In his introduction to Ruth Gruber’s Witness: One of the Great Correspondents of the Twentieth Century Tells her Story (Schocken Books, $27.50), former U.S. Ambassador Richard Holbrooke describes Gruber’s life as rich and fulfilling. “Ruth became the chronicler of every major Jewish emigration to Israel — from North Africa, Yemen, Iraq, Romania, Russia and Ukraine, and finally from Ethiopia, where, in her mid-seventies, she scrambled up and down muddy fields to find Jews living in dangerous and terrible conditions in the highlands. Ruth,” he continues, has lived “a life that has made a difference.” The 95-year-old New York-based photographer and journalist would heartily agree.

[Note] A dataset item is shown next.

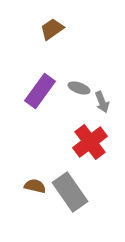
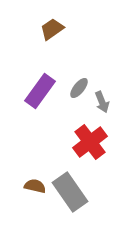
gray ellipse: rotated 70 degrees counterclockwise
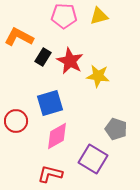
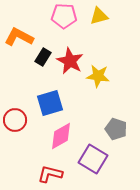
red circle: moved 1 px left, 1 px up
pink diamond: moved 4 px right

This, Gruber’s nineteenth book, highlights nine examples of her first-person, on-site reporting on events as varied as the Soviet Arctic in 1935 and the mass departure of 120,000 Iraqi Jews in 1951 — accompanied by nearly 200 photos. One of the most heartening chapters takes us back to 1944, when then-President Franklin Roosevelt decided to allow 1000 Jewish refugees to flee Italy for the U.S. At the time, European Jews were barred from entering America, and FDR’s dictum came as a result of sustained pressure from the War Refugee Board he had established. Gruber was then working for Henry Ickes, Secretary of the Interior, and was sent to Italy to assist the terrified group. Her description of 13 days aboard a ship, interviewing refugees — shoeless and shirtless men and ragged women and children — is harrowing. “From them, I learned that no person believes in his or her own death,” she writes. “I realized that from this moment on, my life would be inextricably bound with rescue and survival.”

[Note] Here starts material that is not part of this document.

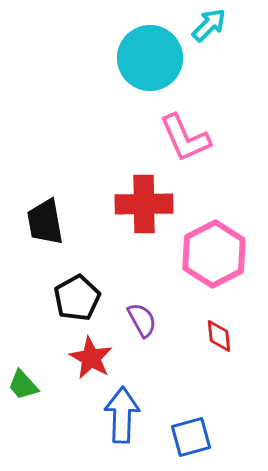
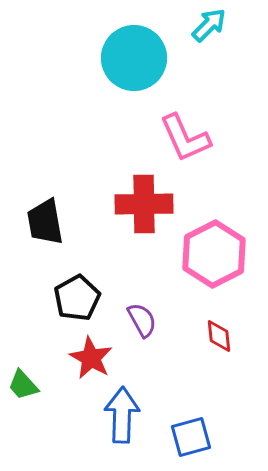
cyan circle: moved 16 px left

One of Gruber’s most famous pieces of reporting was aboard the American ship Exodus, in 1947; she described vividly the plight of 4500 Holocaust survivors who tried to enter the Holy Land only to be attacked by British warships. Instead of allowing them to enter Israel, English soldiers diverted them to a camp in Cyprus. “It was a hot hellhole of desert sand and wind, of tents and Quonset huts,” Gruber writes. “The architecture had come straight out of Auschwitz.”

Throughout her chronicles, Gruber appears fearless, the personification of chutzpah. “I packed what I could in a duffel bag, slung my camera bag over my shoulder, and carrying my little Hermes typewriter in my hand, took off from Moscow,” she writes of her first reporting assignment. Despite a phenomenal sense of adventure, herein lies the book’s flaw. Since little biographical data is included, the reader is left to wonder about the source of her strength. How did her parents react to their unmarried daughter traipsing the world with only a camera, a notebook, and unabashed curiosity? And since her career began in the midst of the Great Depression, how did she become the Special Foreign Correspondent at the New York Herald Tribune? Answers would have helped Gruber’s powerful, humane persona seem less enigmatic, though no less admirable.

Eleanor J. Bader is a teacher and writer whose work appears in The Brooklyn Rail, Library Journal, The NY Law Journal, The Indypendent, The Public Eye, and womensenews.